From the Archives: Gander Corner Bugle
A Rare, Early Twentieth Century Handwritten Newspaper
Goose Eye No. 5 (2025)
From the Archives
Gander Corner Bugle
A Rare, Early Twentieth Century Handwritten Newspaper
In her essay “The Ladies Came to the Rescue” (Goose Eye No. 4, 2024) and book, Wit and Wisdom: The Forgotten Literary Life of New England Villages, Joan Newlon Radner wrote about the handwritten newspapers produced by small village lyceums throughout New England. Radner’s work discusses two such lyceum papers, that of the South Bethel Debating Society, and another produced in East Bethel. Recently, another such paper, relating to the village of West Bethel or, as it was once known, “Gander Corner,” was found among the papers of Libbie Kneeland, a longtime Bethel Historical Society member who spent years researching the locality.
Contextual clues suggest the paper was produced around the fall of 1904 and was written by a member of the Mills family. The volume number is indicated as “I” but the digit that follows, indicating the issue number, is too smudged to be certain of, and this is the sole issue known to survive. Like all such papers, the “Gander Corner Bugle” seems nearly incomprehensible at first glance, written in vernacular language, with nonstandard spelling, and full of inside jokes, nicknames, and unclear lines between fact and fiction.
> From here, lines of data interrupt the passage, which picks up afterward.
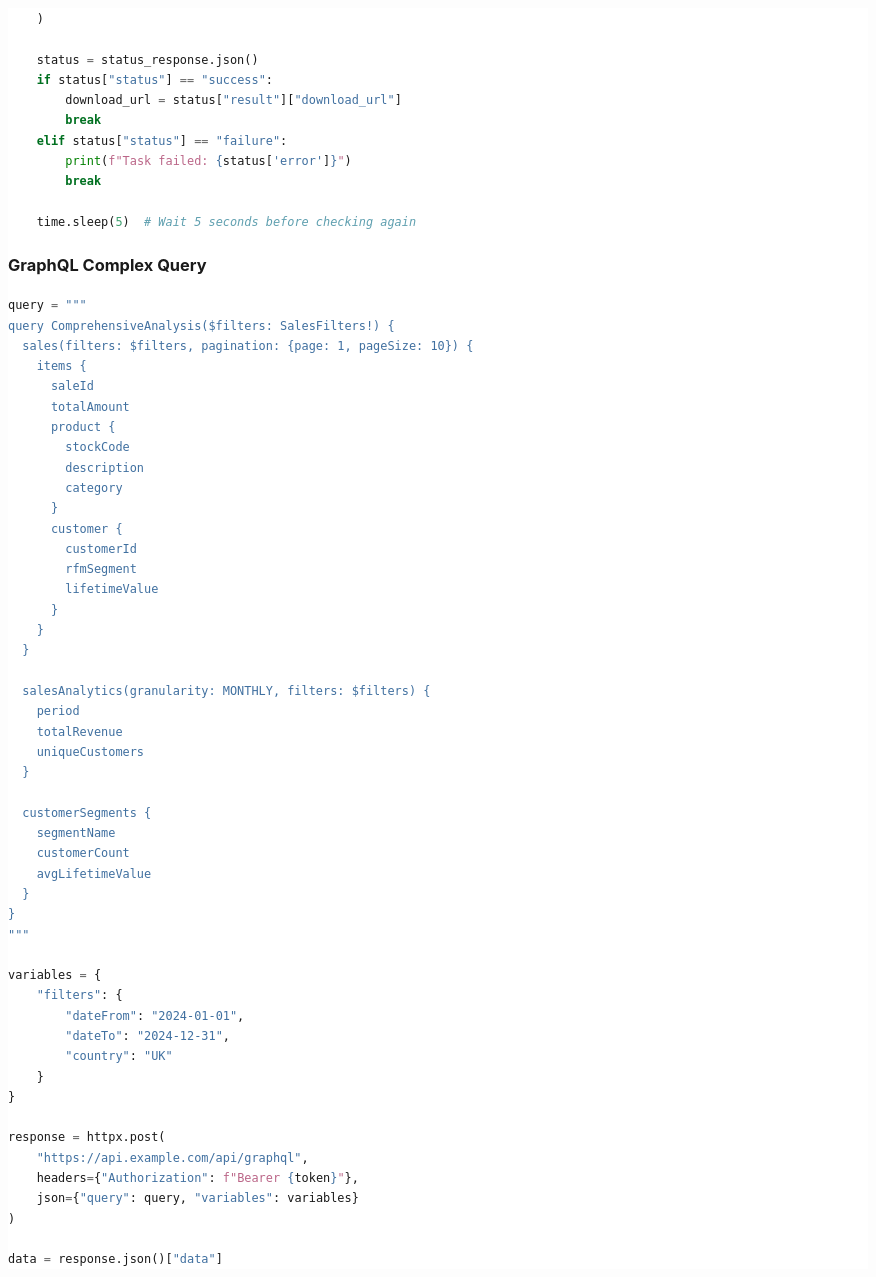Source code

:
 ```python
    )
    
    status = status_response.json()
    if status["status"] == "success":
        download_url = status["result"]["download_url"]
        break
    elif status["status"] == "failure":
        print(f"Task failed: {status['error']}")
        break
    
    time.sleep(5)  # Wait 5 seconds before checking again
```

### **GraphQL Complex Query**
```python
query = """
query ComprehensiveAnalysis($filters: SalesFilters!) {
  sales(filters: $filters, pagination: {page: 1, pageSize: 10}) {
    items {
      saleId
      totalAmount
      product {
        stockCode
        description
        category
      }
      customer {
        customerId
        rfmSegment
        lifetimeValue
      }
    }
  }
  
  salesAnalytics(granularity: MONTHLY, filters: $filters) {
    period
    totalRevenue
    uniqueCustomers
  }
  
  customerSegments {
    segmentName
    customerCount
    avgLifetimeValue
  }
}
"""

variables = {
    "filters": {
        "dateFrom": "2024-01-01",
        "dateTo": "2024-12-31",
        "country": "UK"
    }
}

response = httpx.post(
    "https://api.example.com/api/graphql",
    headers={"Authorization": f"Bearer {token}"},
    json={"query": query, "variables": variables}
)

data = response.json()["data"]
```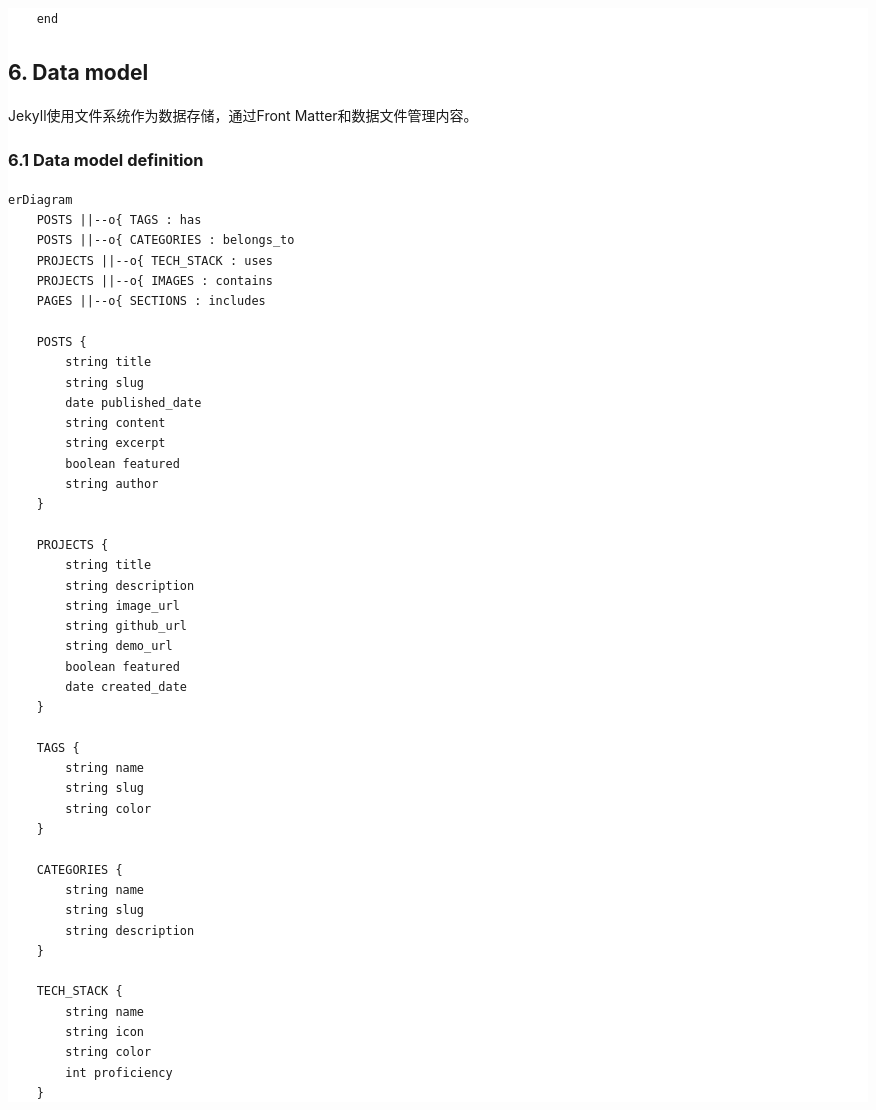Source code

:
 ```mermaid
    end
```

## 6. Data model

Jekyll使用文件系统作为数据存储，通过Front Matter和数据文件管理内容。

### 6.1 Data model definition

```mermaid
erDiagram
    POSTS ||--o{ TAGS : has
    POSTS ||--o{ CATEGORIES : belongs_to
    PROJECTS ||--o{ TECH_STACK : uses
    PROJECTS ||--o{ IMAGES : contains
    PAGES ||--o{ SECTIONS : includes

    POSTS {
        string title
        string slug
        date published_date
        string content
        string excerpt
        boolean featured
        string author
    }

    PROJECTS {
        string title
        string description
        string image_url
        string github_url
        string demo_url
        boolean featured
        date created_date
    }

    TAGS {
        string name
        string slug
        string color
    }

    CATEGORIES {
        string name
        string slug
        string description
    }

    TECH_STACK {
        string name
        string icon
        string color
        int proficiency
    }
```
However, the paper rewards careful readers with a rich, colorful, if only partial window into the social life of the village around the turn of the twentieth century.
Our Gibbie1 sells fish every two weeks. Gib is a good hand at that job. Gibbie is not lazy, he just dallies a little about his work. Gib says he has some hay out yet, and is waiting patiently for the sun to shine and Gib is a patient waiter.
Our celebrated physician2 was in Gander Corner one day last week. Doc has invented a new kind of pills for humans and horses. Doc says he is going to try them first on horses and if they don’t kill ’em, he will try them on humans. Mrs. Doc helps him make his medicines, but she won’t take none of it, which shows her good cense. Doc says that he has scarce earned his salt lately being as no body is sick.
Our popular Station Agent Myles O’Reilly says that Harl Dennisons kerocene ain’t worth a “tupence” to build fires with on cold mornings, and we guess he knows. Spottie likes to pull on his suspenders every morning to sharpen her nails.